Sneak Preview: Federal IGs Suggest Ways To Reduce ARRA Reporting Burdens

January 5, 2012 | By Jerry Ashworth | Post a Comment

(The following was excerpted from the January issue of the Federal Grants Management Handbook.) A panel of federal agency inspectors general recently discussed lessons learned regarding American Recovery and Reinvestment Act reporting, offering suggestions that may potentially ease some reporting burdens.

During a hearing on stimulus oversight before the House Committee on Science, Space and Technology’s Subcommittee on Investigation and Oversight, Rep. Paul Tonko (D-N.Y.) questioned how to find the right balance between reporting and accountability, and how to ease the burdens for all parties.
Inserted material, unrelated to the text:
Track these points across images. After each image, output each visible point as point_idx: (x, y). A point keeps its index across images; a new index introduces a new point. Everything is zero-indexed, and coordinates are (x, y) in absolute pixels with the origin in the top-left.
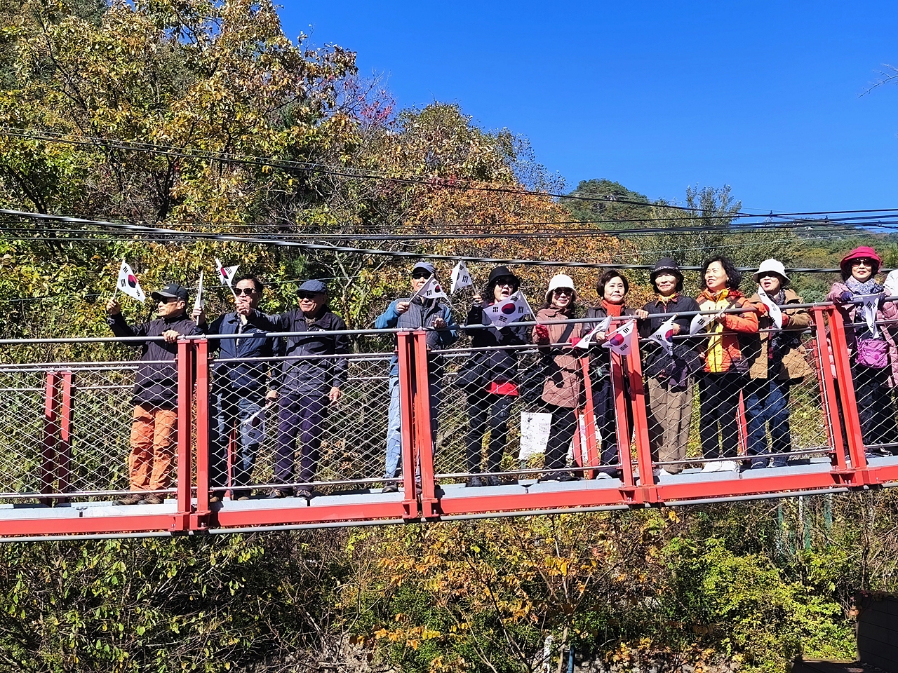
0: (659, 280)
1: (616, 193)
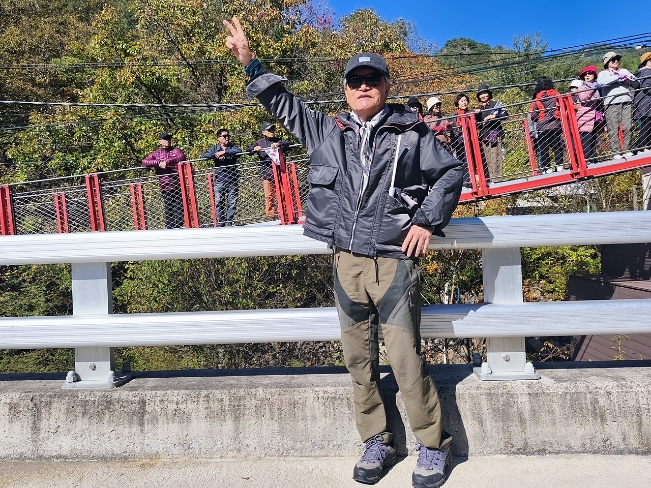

“The transparency of ARRA is wonderful, but it does come at a cost,” Tonko said. “Agencies have more burdens working with fund recipients and collecting data. IGs and the [Recovery Accountability and Transparency Board] have burdens for spot checking reporting for compliance and aggregating the data before making it available to [the] public. But most importantly, recipients of funds have costs in complying with reporting and tracking where funds go. Colleges, universities and small businesses say reporting is onerous and burdensome, and we don’t want reporting to be an unnecessary burden.”

Michael Wood, executive director of the RATB, said that the board sought to build a reporting system that would be “as least burdensome as possible.” Since being implemented, the system has enabled the prepopulation of data, incorporated checks to prevent common mistakes such as incorrect ZIP codes, and limited Recovery Act reporting to 99 data elements. Wood reminded the subcommittee that Congress “could reduce the number of data elements to collect exactly what you want.”